Last Modified: July 01, 2022

Family Medicine

Michelle Kennedy, BSN, RN, Emergency Care, Parkview Regional Medical Center, offers guidance for minor burns, as well as recommendations for when to seek emergency medical attention.

Minor burn care

A minor burn involves the top layer of skin and is often caused by cooking, steam, hot surfaces or sun exposure.

If you experience a minor burn, follow these steps for proper treatment:

1)First you want to remove the source of the burn. If there is clothing touching or covering the burn, remove it. If it sticks to the burn, leave it in place. Remove any jewelry near the burn because swelling will make it difficult to remove later.

2)Next, find a source of cool running water and put the burn under the water for at least 10 minutes. You don’t want to use ice or ice water, which can actually freeze and worsen the burn area. If you are camping and have a cooler with ice water, dip a clean rag into the water and use it to cover the burn. You never want to use butter or oil of any kind to treat or soothe a burn.  

3)Clean the burn area with a mild, unscented soap and water to remove anything that could cause infection.

4)If the skin blisters, you never want to pop the blister because it is protecting the skin underneath. Leave the blister in place so bacteria can’t get in and cause infection. Clean the area around the blister with mild soap and water, put antibacterial ointment over it and cover with a sterile dressing. Repeat daily.

Data excerpts.
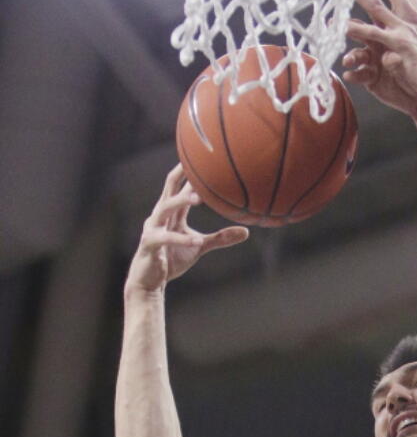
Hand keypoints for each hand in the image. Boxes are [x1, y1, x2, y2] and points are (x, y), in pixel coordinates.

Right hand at [125, 166, 247, 293]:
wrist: (150, 280)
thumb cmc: (173, 258)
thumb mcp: (200, 246)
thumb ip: (220, 237)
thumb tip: (247, 231)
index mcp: (172, 213)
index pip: (179, 186)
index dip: (189, 172)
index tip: (203, 156)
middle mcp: (160, 216)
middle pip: (169, 189)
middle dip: (181, 176)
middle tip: (197, 166)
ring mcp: (152, 229)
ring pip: (164, 209)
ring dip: (180, 201)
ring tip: (198, 198)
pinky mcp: (149, 245)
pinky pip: (164, 238)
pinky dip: (180, 239)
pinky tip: (196, 240)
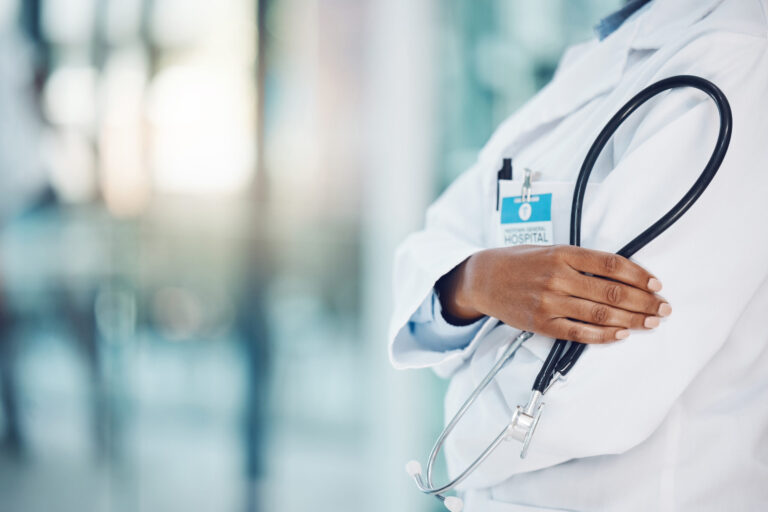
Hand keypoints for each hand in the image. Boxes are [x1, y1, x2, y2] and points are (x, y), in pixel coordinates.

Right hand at [436, 245, 670, 343]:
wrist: (484, 279)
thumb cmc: (520, 262)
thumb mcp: (550, 249)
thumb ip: (581, 260)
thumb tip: (621, 274)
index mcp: (563, 253)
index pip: (611, 264)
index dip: (639, 274)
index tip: (657, 284)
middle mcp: (558, 277)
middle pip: (612, 292)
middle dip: (644, 302)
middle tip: (664, 308)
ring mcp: (549, 302)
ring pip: (600, 314)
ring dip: (632, 320)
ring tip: (652, 322)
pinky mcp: (542, 324)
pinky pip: (579, 333)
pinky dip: (604, 336)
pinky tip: (622, 335)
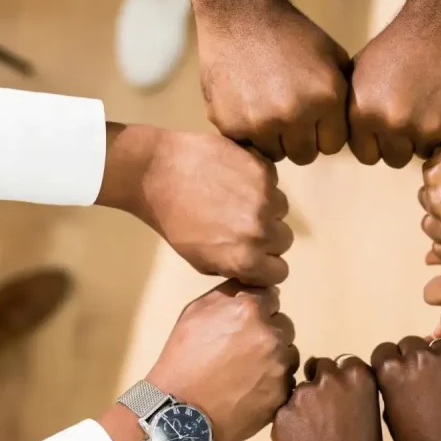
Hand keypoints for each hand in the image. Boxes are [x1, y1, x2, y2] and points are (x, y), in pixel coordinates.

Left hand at [99, 124, 292, 285]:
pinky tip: (233, 178)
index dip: (266, 264)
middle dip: (268, 235)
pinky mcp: (263, 168)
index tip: (254, 254)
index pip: (279, 272)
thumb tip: (257, 271)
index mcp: (245, 259)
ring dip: (266, 206)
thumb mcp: (200, 262)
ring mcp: (265, 197)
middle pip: (284, 239)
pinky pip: (273, 181)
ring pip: (281, 208)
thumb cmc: (172, 221)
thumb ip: (235, 268)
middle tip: (240, 223)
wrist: (156, 173)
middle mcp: (261, 230)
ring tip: (235, 198)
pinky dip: (259, 180)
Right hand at [148, 280, 298, 440]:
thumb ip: (228, 293)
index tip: (241, 325)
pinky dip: (274, 381)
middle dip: (267, 333)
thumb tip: (251, 286)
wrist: (181, 412)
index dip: (255, 310)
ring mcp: (280, 365)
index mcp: (250, 309)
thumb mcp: (195, 313)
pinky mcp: (284, 391)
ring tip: (246, 372)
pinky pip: (287, 379)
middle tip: (241, 351)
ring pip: (288, 352)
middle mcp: (271, 333)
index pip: (270, 297)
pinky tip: (251, 389)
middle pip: (282, 324)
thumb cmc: (182, 358)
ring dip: (274, 357)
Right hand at [195, 0, 348, 165]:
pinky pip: (246, 145)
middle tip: (288, 112)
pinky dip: (247, 130)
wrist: (240, 14)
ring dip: (273, 138)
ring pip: (275, 154)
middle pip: (304, 155)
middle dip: (299, 138)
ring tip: (267, 106)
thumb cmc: (291, 34)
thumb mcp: (332, 57)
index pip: (332, 145)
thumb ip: (345, 96)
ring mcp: (260, 122)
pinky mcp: (230, 124)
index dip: (323, 131)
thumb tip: (356, 128)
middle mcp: (294, 115)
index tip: (313, 115)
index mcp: (325, 99)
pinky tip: (246, 102)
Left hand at [272, 356, 382, 440]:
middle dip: (320, 382)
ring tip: (310, 433)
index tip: (341, 394)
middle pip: (320, 366)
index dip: (341, 378)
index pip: (346, 362)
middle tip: (323, 410)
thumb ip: (354, 397)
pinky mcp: (281, 412)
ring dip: (304, 403)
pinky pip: (285, 410)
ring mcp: (302, 394)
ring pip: (300, 389)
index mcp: (360, 378)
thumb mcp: (370, 420)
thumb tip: (341, 393)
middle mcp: (330, 378)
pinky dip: (290, 422)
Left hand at [348, 7, 440, 167]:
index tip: (388, 119)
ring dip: (428, 136)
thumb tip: (343, 142)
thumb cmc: (399, 46)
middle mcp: (395, 123)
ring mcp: (431, 128)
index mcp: (365, 113)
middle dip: (402, 141)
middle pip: (396, 158)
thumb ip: (352, 112)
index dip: (377, 139)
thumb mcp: (359, 74)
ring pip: (424, 153)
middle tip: (413, 110)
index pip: (367, 154)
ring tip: (432, 102)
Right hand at [371, 337, 440, 440]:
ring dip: (438, 362)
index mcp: (392, 370)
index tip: (397, 379)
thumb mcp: (390, 419)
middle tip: (422, 385)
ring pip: (439, 347)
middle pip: (411, 343)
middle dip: (412, 360)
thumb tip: (396, 374)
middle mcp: (421, 355)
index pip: (384, 350)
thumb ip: (390, 388)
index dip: (389, 365)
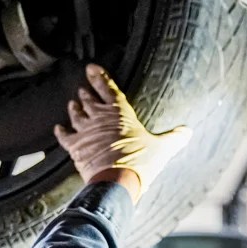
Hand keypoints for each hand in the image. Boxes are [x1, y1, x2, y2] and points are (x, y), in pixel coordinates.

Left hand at [54, 64, 191, 196]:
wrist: (118, 181)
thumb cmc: (141, 162)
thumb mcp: (162, 149)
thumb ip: (174, 138)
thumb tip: (188, 131)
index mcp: (121, 113)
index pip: (109, 89)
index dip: (100, 77)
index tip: (91, 67)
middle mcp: (100, 118)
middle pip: (90, 100)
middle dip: (86, 92)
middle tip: (83, 87)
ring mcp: (85, 131)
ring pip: (77, 114)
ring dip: (75, 108)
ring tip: (73, 102)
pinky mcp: (75, 146)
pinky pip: (64, 135)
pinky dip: (61, 131)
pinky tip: (59, 127)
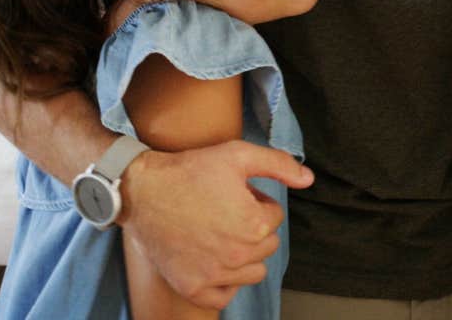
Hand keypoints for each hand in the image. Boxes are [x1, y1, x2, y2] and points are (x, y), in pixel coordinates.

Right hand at [118, 141, 313, 308]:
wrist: (142, 191)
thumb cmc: (189, 171)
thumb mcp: (238, 155)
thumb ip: (279, 165)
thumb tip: (308, 179)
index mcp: (255, 225)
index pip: (274, 218)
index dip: (256, 201)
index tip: (234, 194)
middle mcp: (238, 255)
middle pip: (267, 246)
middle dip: (253, 228)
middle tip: (225, 210)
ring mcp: (215, 275)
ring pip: (252, 272)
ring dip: (244, 256)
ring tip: (220, 235)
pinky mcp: (193, 287)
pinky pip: (224, 297)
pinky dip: (223, 284)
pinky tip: (213, 262)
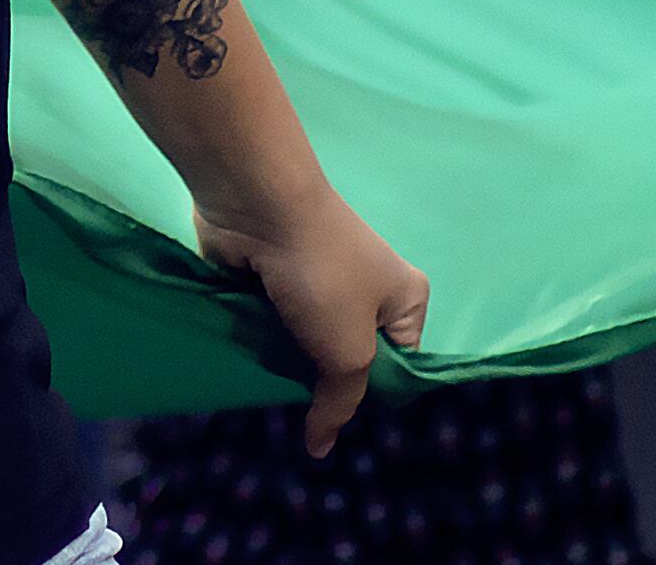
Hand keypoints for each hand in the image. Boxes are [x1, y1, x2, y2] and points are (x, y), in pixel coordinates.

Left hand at [194, 176, 429, 454]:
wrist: (260, 207)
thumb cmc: (322, 278)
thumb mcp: (348, 353)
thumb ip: (339, 404)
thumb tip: (321, 447)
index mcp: (405, 299)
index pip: (398, 365)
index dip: (369, 392)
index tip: (338, 409)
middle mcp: (369, 286)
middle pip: (348, 356)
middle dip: (322, 377)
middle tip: (301, 395)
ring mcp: (321, 279)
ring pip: (307, 342)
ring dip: (288, 358)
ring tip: (269, 372)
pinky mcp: (280, 276)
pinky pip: (277, 322)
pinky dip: (263, 336)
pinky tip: (250, 351)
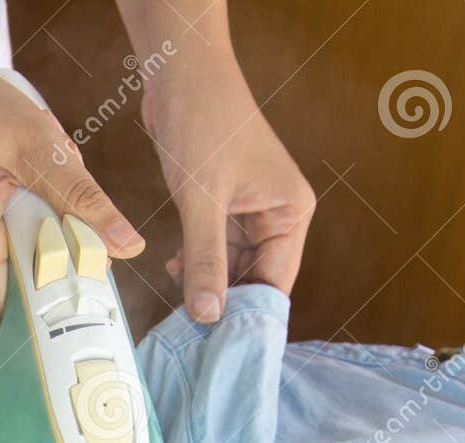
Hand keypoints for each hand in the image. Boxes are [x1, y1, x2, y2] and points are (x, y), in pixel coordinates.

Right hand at [0, 44, 143, 318]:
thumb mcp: (33, 142)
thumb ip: (82, 199)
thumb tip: (129, 247)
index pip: (25, 309)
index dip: (60, 288)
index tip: (84, 257)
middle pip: (18, 288)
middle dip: (47, 247)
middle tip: (45, 195)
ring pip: (6, 267)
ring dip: (28, 233)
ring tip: (17, 183)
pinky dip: (6, 226)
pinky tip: (1, 187)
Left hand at [143, 52, 315, 319]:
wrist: (181, 73)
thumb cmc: (202, 121)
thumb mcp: (201, 200)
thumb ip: (204, 260)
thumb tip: (208, 315)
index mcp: (291, 213)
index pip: (275, 283)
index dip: (247, 315)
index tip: (218, 346)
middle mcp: (278, 215)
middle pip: (255, 279)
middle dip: (223, 302)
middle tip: (191, 334)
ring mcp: (251, 210)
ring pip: (232, 266)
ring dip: (206, 283)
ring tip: (179, 306)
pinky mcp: (225, 204)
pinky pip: (215, 247)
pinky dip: (196, 261)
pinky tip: (174, 269)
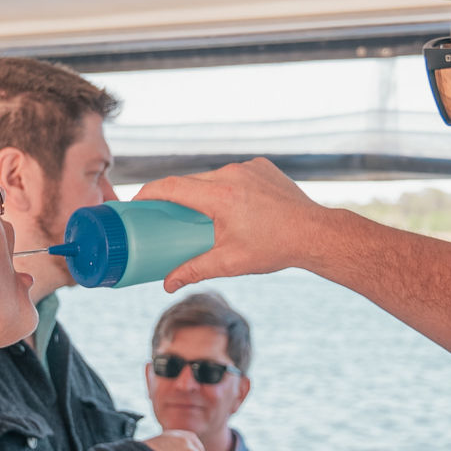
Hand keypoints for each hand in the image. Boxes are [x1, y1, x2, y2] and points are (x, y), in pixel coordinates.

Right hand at [134, 160, 327, 291]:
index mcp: (220, 195)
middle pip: (191, 181)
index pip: (171, 186)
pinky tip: (233, 207)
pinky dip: (228, 187)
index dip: (148, 193)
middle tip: (165, 215)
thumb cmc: (273, 248)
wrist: (315, 234)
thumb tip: (166, 284)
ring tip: (204, 216)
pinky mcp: (263, 166)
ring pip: (213, 177)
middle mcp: (232, 174)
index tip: (136, 203)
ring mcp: (249, 167)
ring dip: (204, 192)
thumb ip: (194, 270)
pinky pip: (235, 174)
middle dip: (175, 197)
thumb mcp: (230, 262)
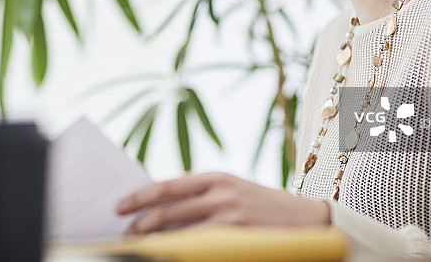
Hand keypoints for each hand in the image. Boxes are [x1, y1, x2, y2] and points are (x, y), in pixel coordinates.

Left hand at [115, 172, 330, 234]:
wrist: (310, 221)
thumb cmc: (264, 209)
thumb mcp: (234, 192)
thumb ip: (202, 197)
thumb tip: (161, 209)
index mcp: (217, 177)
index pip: (169, 185)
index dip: (141, 196)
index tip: (120, 206)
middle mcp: (221, 193)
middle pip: (169, 208)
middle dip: (141, 222)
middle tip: (124, 232)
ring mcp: (230, 216)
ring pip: (180, 230)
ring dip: (154, 240)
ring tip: (138, 246)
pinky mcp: (239, 236)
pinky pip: (199, 246)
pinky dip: (180, 250)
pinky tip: (170, 253)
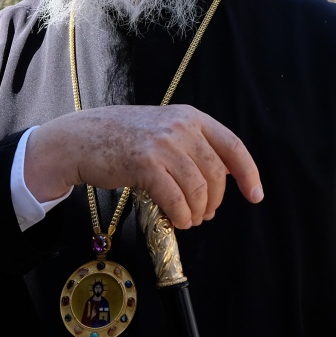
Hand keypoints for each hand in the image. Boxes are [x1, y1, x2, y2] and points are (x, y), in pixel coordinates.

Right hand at [25, 106, 261, 229]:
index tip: (255, 195)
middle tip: (205, 215)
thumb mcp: (162, 129)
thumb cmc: (120, 138)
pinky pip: (176, 198)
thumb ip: (191, 145)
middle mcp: (180, 126)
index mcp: (189, 116)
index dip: (248, 173)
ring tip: (188, 219)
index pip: (232, 146)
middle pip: (216, 173)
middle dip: (215, 201)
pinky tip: (176, 219)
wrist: (79, 139)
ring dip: (196, 212)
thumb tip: (221, 176)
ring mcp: (163, 144)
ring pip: (198, 189)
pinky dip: (180, 215)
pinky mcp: (146, 164)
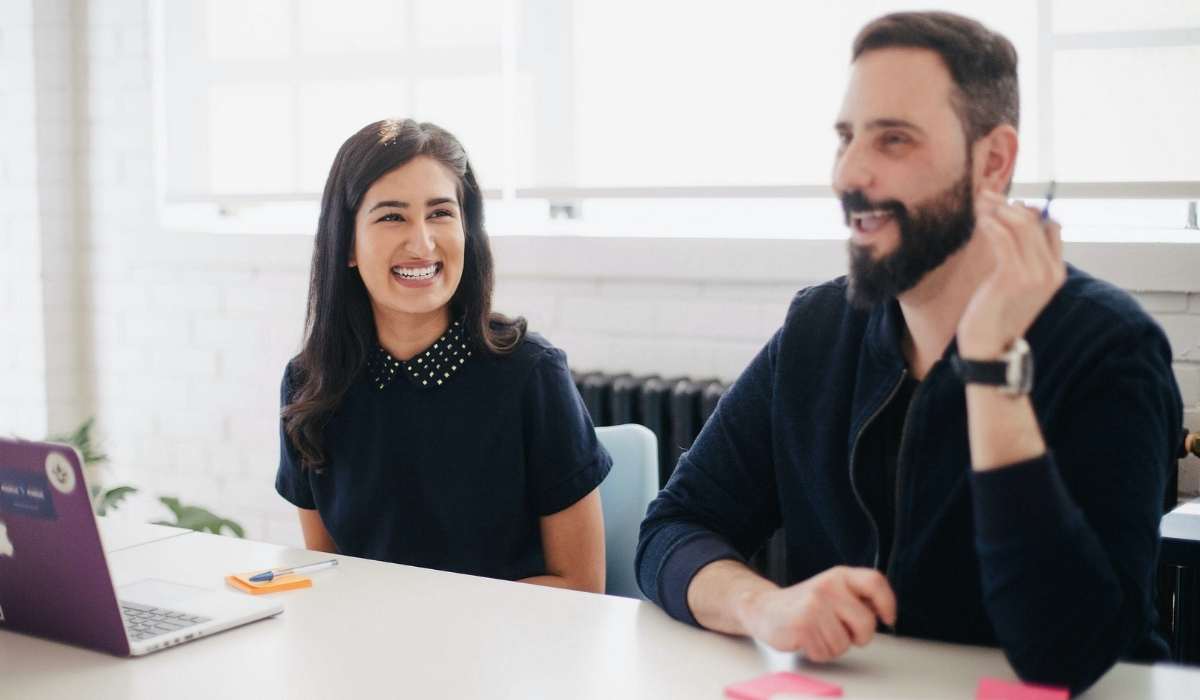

Directions.
Carry on the text about treating minor burns, starting after its last sentence.

Exercise output.
5)If the skin is intact, apply aloe gel or hydrating lotion as needed to keep skin from drying out.

6)If the blister pops on its own, put antibacterial ointment on a sterile, nonstick pad and cover it loosely with acrylic dressing. If you need to use tape to secure a bandage, be sure you don’t put tape on the burned area.

Once the burn begins to heal, if it becomes red or streaks up the arm, becomes really tender, produces a cloudy discharge or you begin running a fever, seek medical attention.

Care for severe burns

Bonfires, fireworks and grills can lead to more severe burns. A burn is considered severe if it blisters right away, peels or covers an area greater than the size of your hand (more than 1% of the body).  

If clothing is touching the burn, try to get as much off as possible, unless it is sticking. Try to cool the area and seek medical attention immediately.